Espaço para a apresentação e análise de estudos e pesquisas de alunos da UFRJ, resultantes da adoção do Método de Educação Tutorial, com o objetivo de difundir informações e orientações sobre Química, Toxicologia e Tecnologia de Alimentos.

O Blog também é parte das atividades do LabConsS - Laboratório de Vida Urbana, Consumo & Saúde, criado e operado pelo Grupo PET-SESu/Farmácia & Saúde Pública da UFRJ.Nesse contexto, quando se fala em Química e Tecnologia de Alimentos, se privilegia um olhar "Farmacêutico", um olhar "Sanitário", um olhar socialmente orientado e oriundo do universo do "Consumerismo e Saúde", em vez de apenas um reducionista Olhar Tecnológico.

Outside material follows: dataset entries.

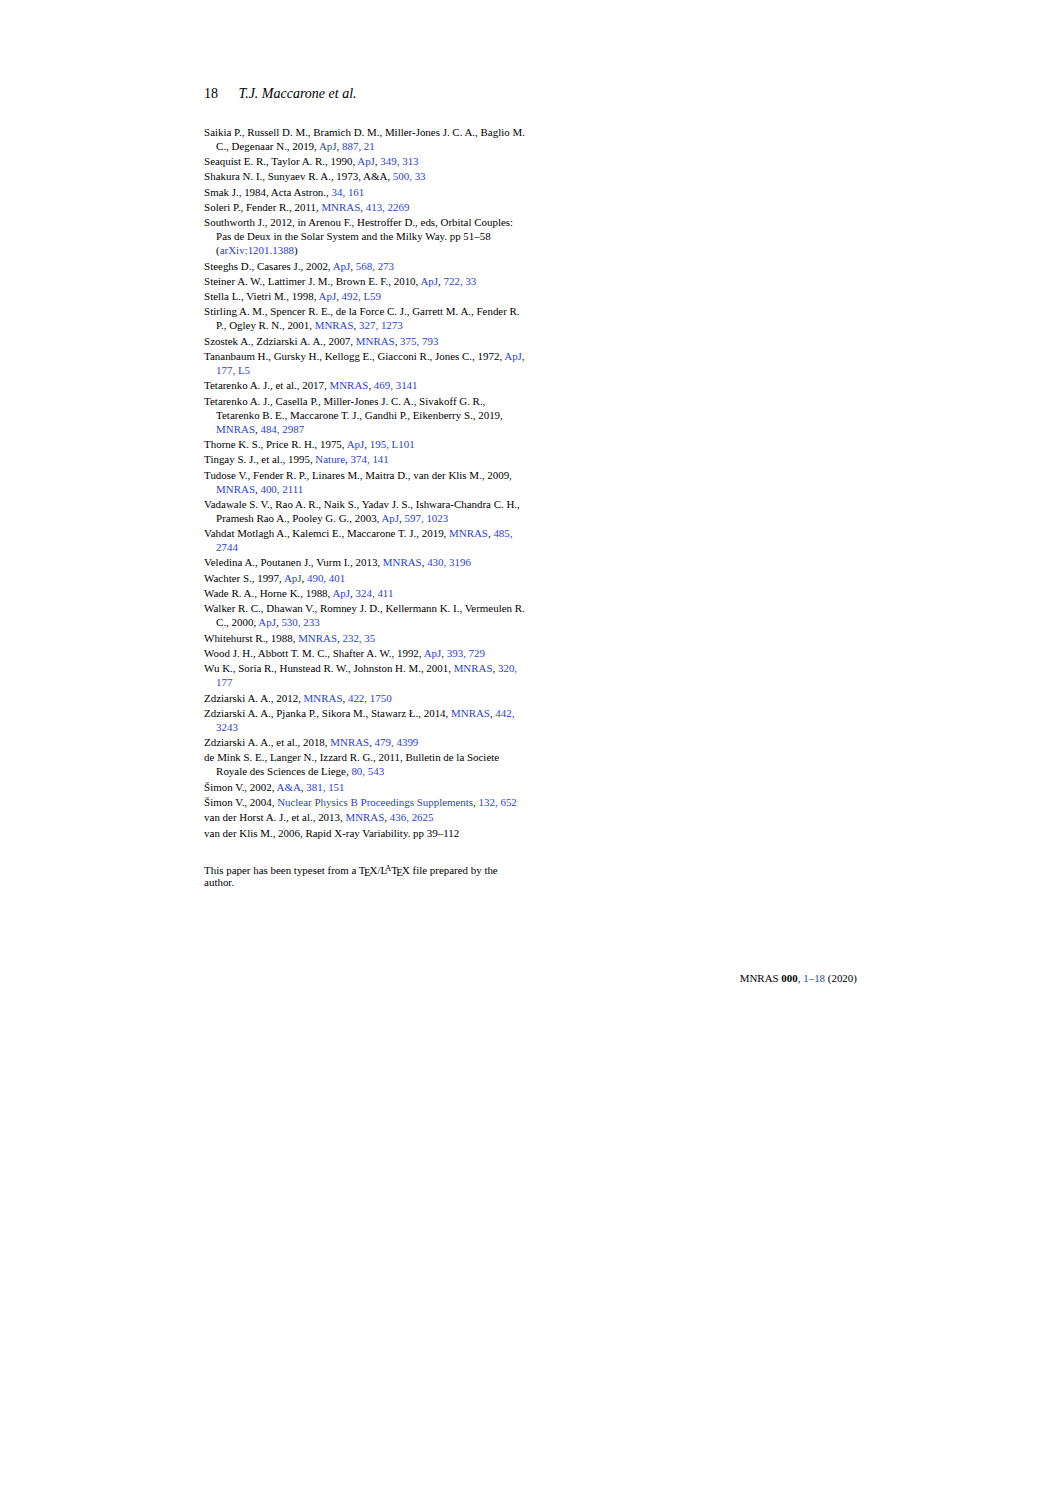18 T.J. Maccarone et al.
Saikia P., Russell D. M., Bramich D. M., Miller-Jones J. C. A., Baglio M. C., Degenaar N., 2019, ApJ, 887, 21
Seaquist E. R., Taylor A. R., 1990, ApJ, 349, 313
Shakura N. I., Sunyaev R. A., 1973, A&A, 500, 33
Smak J., 1984, Acta Astron., 34, 161
Soleri P., Fender R., 2011, MNRAS, 413, 2269
Southworth J., 2012, in Arenou F., Hestroffer D., eds, Orbital Couples: Pas de Deux in the Solar System and the Milky Way. pp 51–58 (arXiv:1201.1388)
Steeghs D., Casares J., 2002, ApJ, 568, 273
Steiner A. W., Lattimer J. M., Brown E. F., 2010, ApJ, 722, 33
Stella L., Vietri M., 1998, ApJ, 492, L59
Stirling A. M., Spencer R. E., de la Force C. J., Garrett M. A., Fender R. P., Ogley R. N., 2001, MNRAS, 327, 1273
Szostek A., Zdziarski A. A., 2007, MNRAS, 375, 793
Tananbaum H., Gursky H., Kellogg E., Giacconi R., Jones C., 1972, ApJ, 177, L5
Tetarenko A. J., et al., 2017, MNRAS, 469, 3141
Tetarenko A. J., Casella P., Miller-Jones J. C. A., Sivakoff G. R., Tetarenko B. E., Maccarone T. J., Gandhi P., Eikenberry S., 2019, MNRAS, 484, 2987
Thorne K. S., Price R. H., 1975, ApJ, 195, L101
Tingay S. J., et al., 1995, Nature, 374, 141
Tudose V., Fender R. P., Linares M., Maitra D., van der Klis M., 2009, MNRAS, 400, 2111
Vadawale S. V., Rao A. R., Naik S., Yadav J. S., Ishwara-Chandra C. H., Pramesh Rao A., Pooley G. G., 2003, ApJ, 597, 1023
Vahdat Motlagh A., Kalemci E., Maccarone T. J., 2019, MNRAS, 485, 2744
Veledina A., Poutanen J., Vurm I., 2013, MNRAS, 430, 3196
Wachter S., 1997, ApJ, 490, 401
Wade R. A., Horne K., 1988, ApJ, 324, 411
Walker R. C., Dhawan V., Romney J. D., Kellermann K. I., Vermeulen R. C., 2000, ApJ, 530, 233
Whitehurst R., 1988, MNRAS, 232, 35
Wood J. H., Abbott T. M. C., Shafter A. W., 1992, ApJ, 393, 729
Wu K., Soria R., Hunstead R. W., Johnston H. M., 2001, MNRAS, 320, 177
Zdziarski A. A., 2012, MNRAS, 422, 1750
Zdziarski A. A., Pjanka P., Sikora M., Stawarz Ł., 2014, MNRAS, 442, 3243
Zdziarski A. A., et al., 2018, MNRAS, 479, 4399
de Mink S. E., Langer N., Izzard R. G., 2011, Bulletin de la Societe Royale des Sciences de Liege, 80, 543
Šimon V., 2002, A&A, 381, 151
Šimon V., 2004, Nuclear Physics B Proceedings Supplements, 132, 652
van der Horst A. J., et al., 2013, MNRAS, 436, 2625
van der Klis M., 2006, Rapid X-ray Variability. pp 39–112
This paper has been typeset from a TEX/LATEX file prepared by the author.
MNRAS 000, 1–18 (2020)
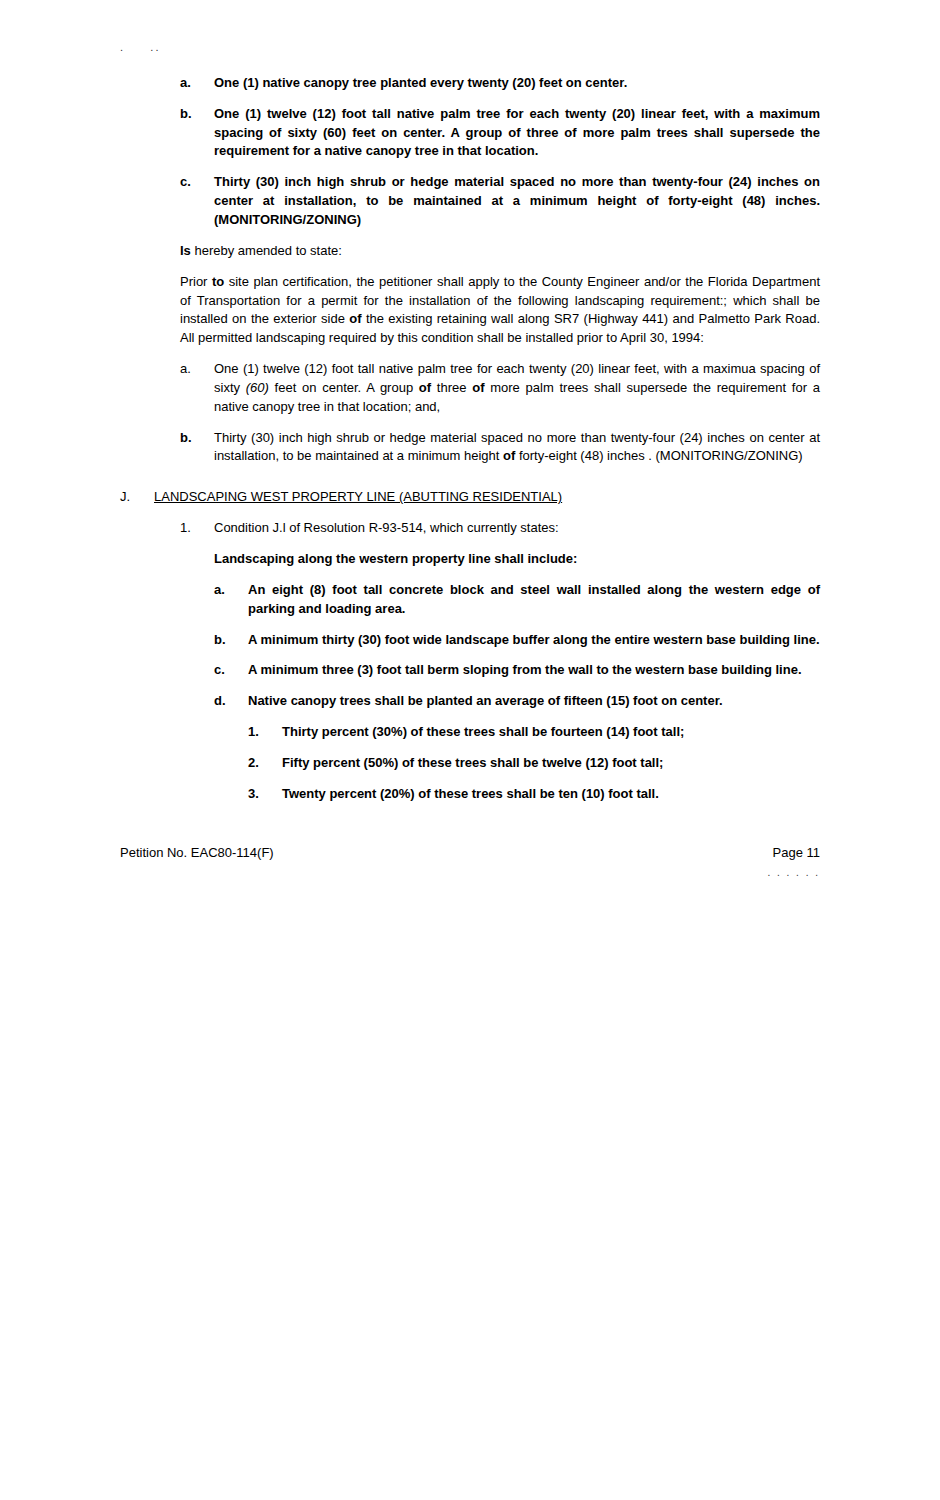. ..
a.
One (1) native canopy tree planted every twenty (20) feet on center.
b.
One (1) twelve (12) foot tall native palm tree for each twenty (20) linear feet, with a maximum spacing of sixty (60) feet on center. A group of three of more palm trees shall supersede the requirement for a native canopy tree in that location.
c.
Thirty (30) inch high shrub or hedge material spaced no more than twenty-four (24) inches on center at installation, to be maintained at a minimum height of forty-eight (48) inches. (MONITORING/ZONING)
Is hereby amended to state:
Prior to site plan certification, the petitioner shall apply to the County Engineer and/or the Florida Department of Transportation for a permit for the installation of the following landscaping requirement:; which shall be installed on the exterior side of the existing retaining wall along SR7 (Highway 441) and Palmetto Park Road. All permitted landscaping required by this condition shall be installed prior to April 30, 1994:
a.
One (1) twelve (12) foot tall native palm tree for each twenty (20) linear feet, with a maximua spacing of sixty (60) feet on center. A group of three of more palm trees shall supersede the requirement for a native canopy tree in that location; and,
b.
Thirty (30) inch high shrub or hedge material spaced no more than twenty-four (24) inches on center at installation, to be maintained at a minimum height of forty-eight (48) inches . (MONITORING/ZONING)
J.
LANDSCAPING WEST PROPERTY LINE (ABUTTING RESIDENTIAL)
1.
Condition J.l of Resolution R-93-514, which currently states:
Landscaping along the western property line shall include:
a.
An eight (8) foot tall concrete block and steel wall installed along the western edge of parking and loading area.
b.
A minimum thirty (30) foot wide landscape buffer along the entire western base building line.
c.
A minimum three (3) foot tall berm sloping from the wall to the western base building line.
d.
Native canopy trees shall be planted an average of fifteen (15) foot on center.
1.
Thirty percent (30%) of these trees shall be fourteen (14) foot tall;
2.
Fifty percent (50%) of these trees shall be twelve (12) foot tall;
3.
Twenty percent (20%) of these trees shall be ten (10) foot tall.
Petition No. EAC80-114(F)
Page 11
. . . . . .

domingo, 4 de dezembro de 2011

Leite de Soja: Alternativa ao leite?




Atualmente, como todos os grãos, a soja vem sendo explorada para fins preventivos e curativos no que se refere à saúde. O Soymilke, produto alimentício a base de soja é um dos mais famosos e utilizados, sendo o Soymilke Omega um produto lácteo rico em vitaminas, cálcio e ômega 3 e 6. A partir disso, as indicações feitas para esse alimento tangem não só as propriedades da soja como também dos ingredientes adicionados tais como prevenção de osteoporose e câncer. Será que simplesmente a adição desses ingredientes permite que sejam oferecidas a esse produto as indicações referentes aos mesmos? Ainda que sim, será que as concentrações são suficientes para alcançar tal objetivo ou ainda sim o leite de vaca integral é mais vantajoso? E o que garante que existe de fato soja dentro do alimento e não simplesmente a adição de componentes desse grão?

Por Felipe Alves


INTRODUÇÃO:
Produtos a base de soja vêm sendo comercializados com o intuito de se adicionar esse grão à alimentação da população, já que o mesmo não é muito apreciável, mas rico em nutrientes. É constituído principalmente de isoflavonas e proteínas. O Soymilke Ômega, alimento lácteo de soja rico em vitaminas e cálcio da indústria Olvebra, entra no mercado como uma alternativa ao leite.
Esse produto é indicado para pessoas que se preocupam com a saúde e bem estar, e através da alimentação previnem-se de problemas futuros ligados ao coração, a longevidade e a integridade óssea. Também é utilizado em casos de intolerância à lactose, alergia à proteína do leite, por celíacos, naturalistas em geral e diabéticos. Seus benefícios tangem a prevenção de osteoporose, doenças crônico-degenerativas como câncer de mama, cólon de útero e próstata, problemas futuros ligados ao coração e idade, ação antioxidante e atenua efeitos da menopausa.
Será que simplesmente a adição desses ingredientes permite que sejam oferecidas a esse produto as indicações referentes aos mesmos? Ainda que sim, será que as concentrações são suficientes para alcançar tal objetivo ou ainda sim o leite de vaca integral é mais vantajoso? E o que garante que existe de fato soja dentro do alimento e não simplesmente a adição de componentes desse grão? Para isso, é necessária uma análise dos componentes no que se refere à identidade e quantidade/concentração e inter-relação entre os mesmos.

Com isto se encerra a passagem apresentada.